**Task directions:** Repeat the stretch of entries below from the line with "386.75px; top: 416.5px;" through the line with "member of the cat". Include both ends and add nothing.

**Dataset:**
BEGIN
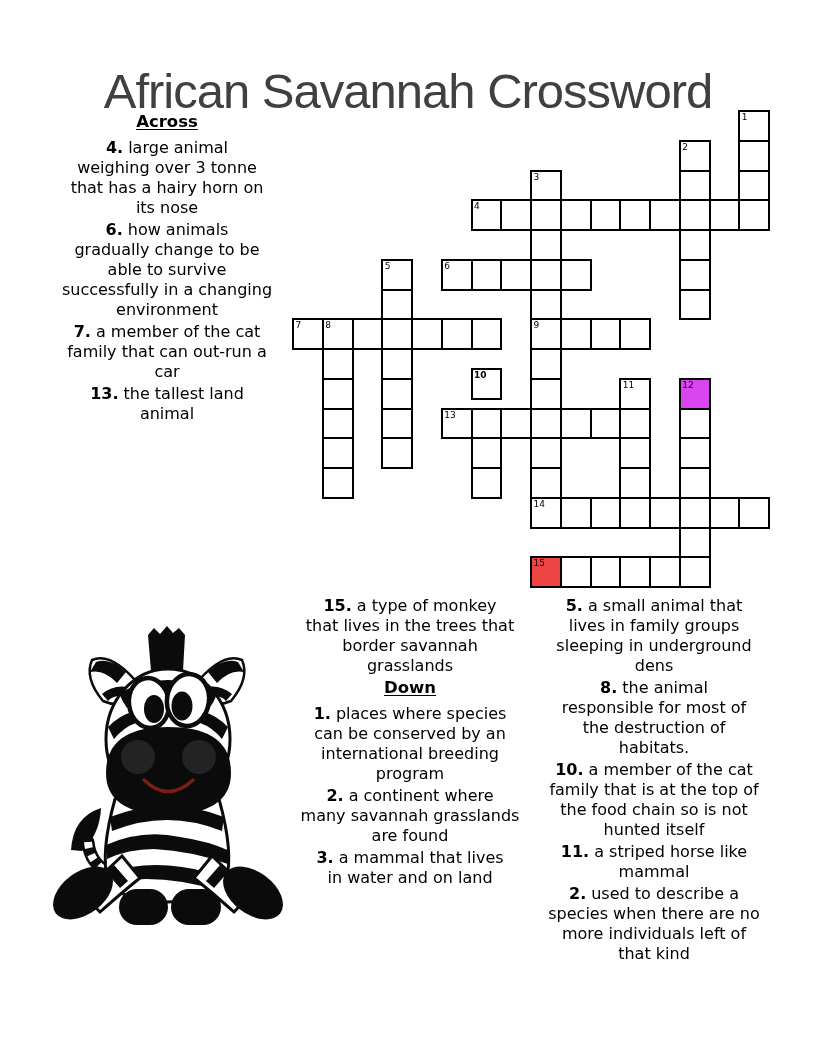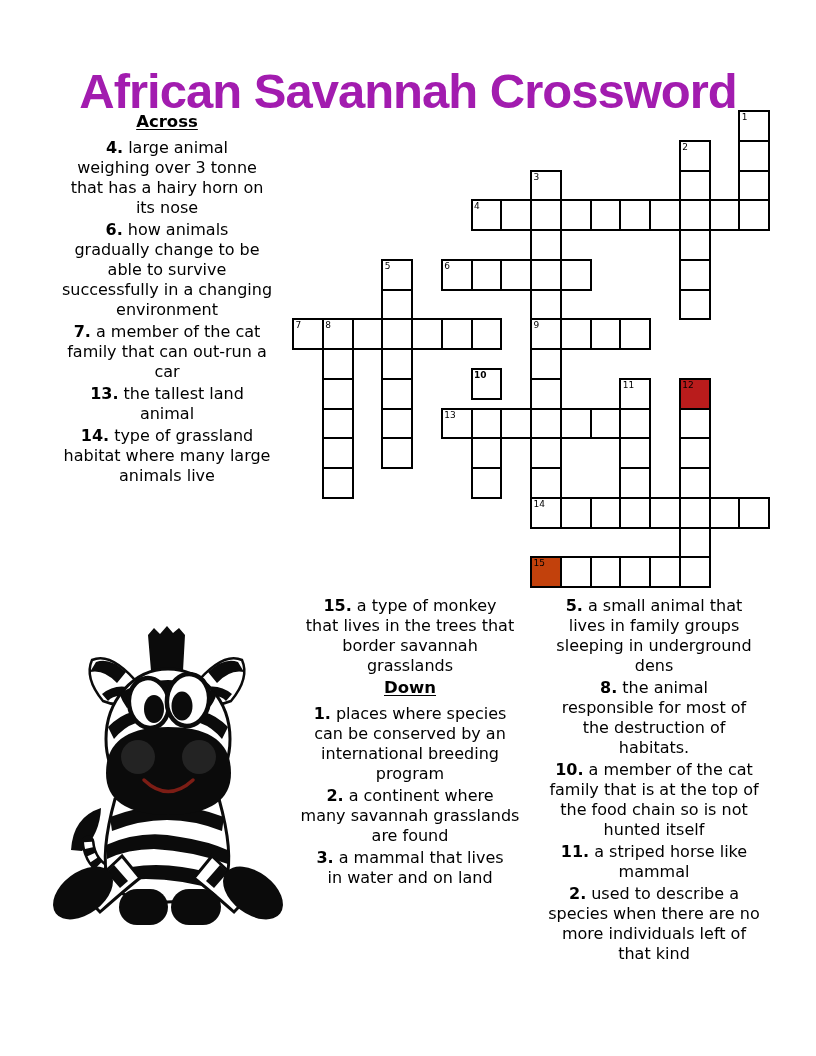--- a/index.html
+++ b/index.html
@@ -3,21 +3,21 @@
 <meta charset="utf-8">
 <style>
   html,body { margin:0; padding:0; background:#ffffff; }
   .page {
     position:relative; width:816px; height:1056px; background:#ffffff;
     font-family:"DejaVu Sans", sans-serif; color:#000; overflow:hidden;
   }
   .title {
     position:absolute; left:0; right:0; top:30px; text-align:center;
     font-family:"Liberation Sans", sans-serif;
-    font-size:49px; line-height:56px; font-weight:700; color:#a21caf;
+    font-size:49px; line-height:56px; font-weight:400; color:#404040;
     letter-spacing:-1px; white-space:nowrap;
   }
   .clue-col { position:absolute; font-size:16px; line-height:20px;text-align:center; }
   .col-left   { left:48px;  top:112px; width:238px; }
   .col-middle { left:289px; top:596px; width:242px; }
   .col-right  { left:534px; top:596px; width:240px; }
   .clue-header {
     font-weight:bold; text-decoration:underline; text-underline-offset:2px;
     font-size:16.5px; line-height:20px; margin:0 0 6px 0;
   }
@@ -104,21 +104,21 @@
       <div class="cell" style="left: 238px; top: 238px; border-color: rgb(0, 0, 0); background: rgb(255, 255, 255);"></div>
       <div class="cell" style="left: 29.75px; top: 267.75px; border-color: rgb(0, 0, 0); background: rgb(255, 255, 255);"></div>
       <div class="cell" style="left: 89.25px; top: 267.75px; border-color: rgb(0, 0, 0); background: rgb(255, 255, 255);"></div>
       <div class="cell" style="left: 178.5px; top: 258px; border-color: rgb(0, 0, 0); background: rgb(255, 255, 255); font-weight: bold;">
         <span class="cellnum">10</span>
       </div>
       <div class="cell" style="left: 238px; top: 267.75px; border-color: rgb(0, 0, 0); background: rgb(255, 255, 255);"></div>
       <div class="cell" style="left: 327.25px; top: 267.75px; border-color: rgb(0, 0, 0); background: rgb(255, 255, 255);">
         <span class="cellnum">11</span>
       </div>
-      <div class="cell" style="left: 386.75px; top: 267.75px; border-color: rgb(0, 0, 0); background: #b91c1c;">
+      <div class="cell" style="left: 386.75px; top: 267.75px; border-color: rgb(0, 0, 0); background: #d946ef;">
         <span class="cellnum">12</span>
       </div>
       <div class="cell" style="left: 29.75px; top: 297.5px; border-color: rgb(0, 0, 0); background: rgb(255, 255, 255);"></div>
       <div class="cell" style="left: 89.25px; top: 297.5px; border-color: rgb(0, 0, 0); background: rgb(255, 255, 255);"></div>
       <div class="cell" style="left: 148.75px; top: 297.5px; border-color: rgb(0, 0, 0); background: rgb(255, 255, 255); text-align: right;">
         <span class="cellnum">13</span>
       </div>
       <div class="cell" style="left: 178.5px; top: 297.5px; border-color: rgb(0, 0, 0); background: rgb(255, 255, 255);"></div>
       <div class="cell" style="left: 208.25px; top: 297.5px; border-color: rgb(0, 0, 0); background: rgb(255, 255, 255);"></div>
       <div class="cell" style="left: 238px; top: 297.5px; border-color: rgb(0, 0, 0); background: rgb(255, 255, 255);"></div>
@@ -141,21 +141,21 @@
         <span class="cellnum">14</span>
       </div>
       <div class="cell" style="left: 267.75px; top: 386.75px; border-color: rgb(0, 0, 0); background: rgb(255, 255, 255);"></div>
       <div class="cell" style="left: 297.5px; top: 386.75px; border-color: rgb(0, 0, 0); background: rgb(255, 255, 255);"></div>
       <div class="cell" style="left: 327.25px; top: 386.75px; border-color: rgb(0, 0, 0); background: rgb(255, 255, 255);"></div>
       <div class="cell" style="left: 357px; top: 386.75px; border-color: rgb(0, 0, 0); background: rgb(255, 255, 255);"></div>
       <div class="cell" style="left: 386.75px; top: 386.75px; border-color: rgb(0, 0, 0); background: rgb(255, 255, 255);"></div>
       <div class="cell" style="left: 416.5px; top: 386.75px; border-color: rgb(0, 0, 0); background: rgb(255, 255, 255);"></div>
       <div class="cell" style="left: 446.25px; top: 386.75px; border-color: rgb(0, 0, 0); background: rgb(255, 255, 255);"></div>
       <div class="cell" style="left: 386.75px; top: 416.5px; border-color: rgb(0, 0, 0); background: rgb(255, 255, 255);"></div>
-      <div class="cell" style="left: 238px; top: 446.25px; border-color: rgb(0, 0, 0); background: #c2410c;">
+      <div class="cell" style="left: 238px; top: 446.25px; border-color: rgb(0, 0, 0); background: #ef4444;">
         <span class="cellnum">15</span>
       </div>
       <div class="cell" style="left: 267.75px; top: 446.25px; border-color: rgb(0, 0, 0); background: rgb(255, 255, 255);"></div>
       <div class="cell" style="left: 297.5px; top: 446.25px; border-color: rgb(0, 0, 0); background: rgb(255, 255, 255);"></div>
       <div class="cell" style="left: 327.25px; top: 446.25px; border-color: rgb(0, 0, 0); background: rgb(255, 255, 255);"></div>
       <div class="cell" style="left: 357px; top: 446.25px; border-color: rgb(0, 0, 0); background: rgb(255, 255, 255);"></div>
       <div class="cell" style="left: 386.75px; top: 446.25px; border-color: rgb(0, 0, 0); background: rgb(255, 255, 255);"></div>
     </div>
 
   <div class="clue-col col-left">
@@ -168,23 +168,20 @@
         <p class="clue"><span class="clue-num">6.</span><span>how animals
 gradually change to be
 able to survive
 successfully in a changing
 environment</span></p>
         <p class="clue"><span class="clue-num">7.</span><span>a member of the cat
 family that can out-run a
 car</span></p>
         <p class="clue"><span class="clue-num">13.</span><span>the tallest land
 animal</span></p>
-        <p class="clue"><span class="clue-num">14.</span><span>type of grassland
-habitat where many large
-animals live</span></p>
       </div>
   </div>
 
   <div class="clue-col col-middle">
     <div>
         <p class="clue"><span class="clue-num">15.</span><span>a type of monkey
 that lives in the trees that
 border savannah
 grasslands</span></p>
       </div>

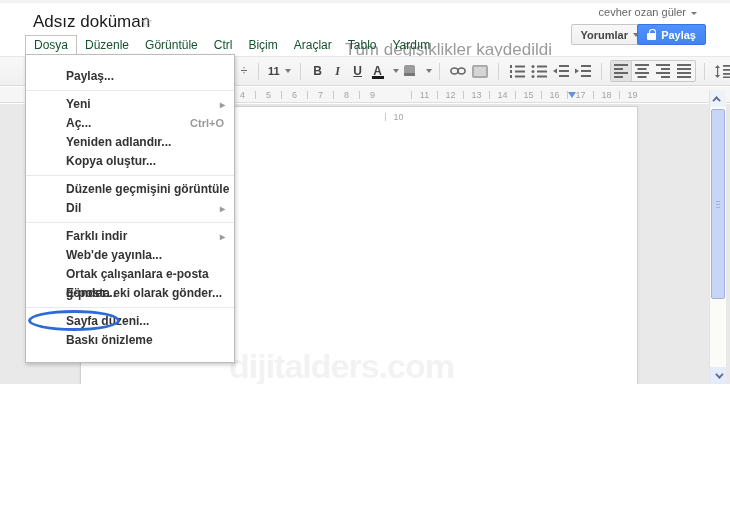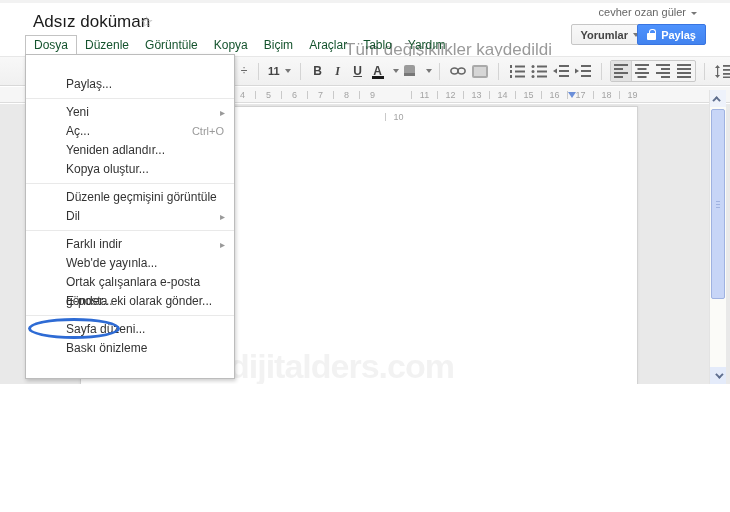--- a/index.html
+++ b/index.html
@@ -59,21 +59,21 @@
   .sb-btn { position:absolute; left:0; right:0; height:17px; background:#eef2fb; display:flex; align-items:center; justify-content:center; }
   .sb-btn.up { top:0; }
   .sb-btn.down { bottom:0; background:#e4ebfa; }
   .chev { width:6px; height:6px; border-left:2px solid #5f6f8f; border-top:2px solid #5f6f8f; }
   .chev.up { transform:rotate(45deg) translateY(2px); }
   .chev.down { transform:rotate(225deg) translateY(2px); }
   .sb-thumb { position:absolute; top:19px; left:1px; right:1px; height:190px; background:#c7d5f7; border:1px solid #9fb2e1; border-radius:2px; }
   .sb-thumb::after { content:''; position:absolute; left:4px; right:4px; top:50%; height:1px; background:#9fb2e1; box-shadow:0 -3px 0 #9fb2e1, 0 3px 0 #9fb2e1; }
 
   
-  .file-menu { position:absolute; left:25px; top:54px; width:210px; background:#fff; border:1px solid #bcbcbc; box-shadow:1px 2px 4px rgba(0,0,0,0.2); padding:20px 0; z-index:110; }
+  .file-menu { position:absolute; left:25px; top:54px; width:210px; background:#fff; border:1px solid #bcbcbc; box-shadow:1px 2px 4px rgba(0,0,0,0.2); padding:12px 0; z-index:110;font-weight:bold; }
   .mi { position:relative; height:19px; line-height:19px; padding-left:40px; font-size:12px; color:#333; cursor:default; }
   .mi-sc { position:absolute; right:10px; top:0; color:#9a9a9a; font-size:11px; }
   .mi-ar { position:absolute; right:9px; top:0; color:#999; font-size:10px; }
   .mi-ic { position:absolute; left:11px; top:4px; }
   .msep { height:1px; background:#e9e9e9; margin:4px 0; }
   .ellipse { position:absolute; left:2px; top:-2px; width:92px; height:21px; border:3px solid #2e6bd4; border-radius:50%; pointer-events:none; }
 </style>
 </head>
 <body>
 
@@ -89,21 +89,21 @@
     </div>
   <div class="btn-share">
       <span class="lock"></span>
       <span>Paylaş</span>
     </div>
 
   <div class="menubar">
       <span class="mb-item active">Dosya</span>
       <span class="mb-item">Düzenle</span>
       <span class="mb-item">Görüntüle</span>
-      <span class="mb-item">Kopya</span>
+      <span class="mb-item">Ctrl</span>
       <span class="mb-item">Biçim</span>
       <span class="mb-item">Araçlar</span>
       <span class="mb-item">Tablo</span>
       <span class="mb-item">Yardım</span>
     </div>
   <div class="saved-status">Tüm değişiklikler kaydedildi</div>
 
   <div class="toolbar-band"></div>
   <div class="toolbar">
     <span class="tb-spinner">÷</span>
END
**Answer for this exercise:**
       <div class="cell" style="left: 386.75px; top: 416.5px; border-color: rgb(0, 0, 0); background: rgb(255, 255, 255);"></div>
-      <div class="cell" style="left: 238px; top: 446.25px; border-color: rgb(0, 0, 0); background: #c2410c;">
+      <div class="cell" style="left: 238px; top: 446.25px; border-color: rgb(0, 0, 0); background: #ef4444;">
         <span class="cellnum">15</span>
       </div>
       <div class="cell" style="left: 267.75px; top: 446.25px; border-color: rgb(0, 0, 0); background: rgb(255, 255, 255);"></div>
       <div class="cell" style="left: 297.5px; top: 446.25px; border-color: rgb(0, 0, 0); background: rgb(255, 255, 255);"></div>
       <div class="cell" style="left: 327.25px; top: 446.25px; border-color: rgb(0, 0, 0); background: rgb(255, 255, 255);"></div>
       <div class="cell" style="left: 357px; top: 446.25px; border-color: rgb(0, 0, 0); background: rgb(255, 255, 255);"></div>
       <div class="cell" style="left: 386.75px; top: 446.25px; border-color: rgb(0, 0, 0); background: rgb(255, 255, 255);"></div>
     </div>
 
   <div class="clue-col col-left">
@@ -168,23 +168,20 @@
         <p class="clue"><span class="clue-num">6.</span><span>how animals
 gradually change to be
 able to survive
 successfully in a changing
 environment</span></p>
         <p class="clue"><span class="clue-num">7.</span><span>a member of the cat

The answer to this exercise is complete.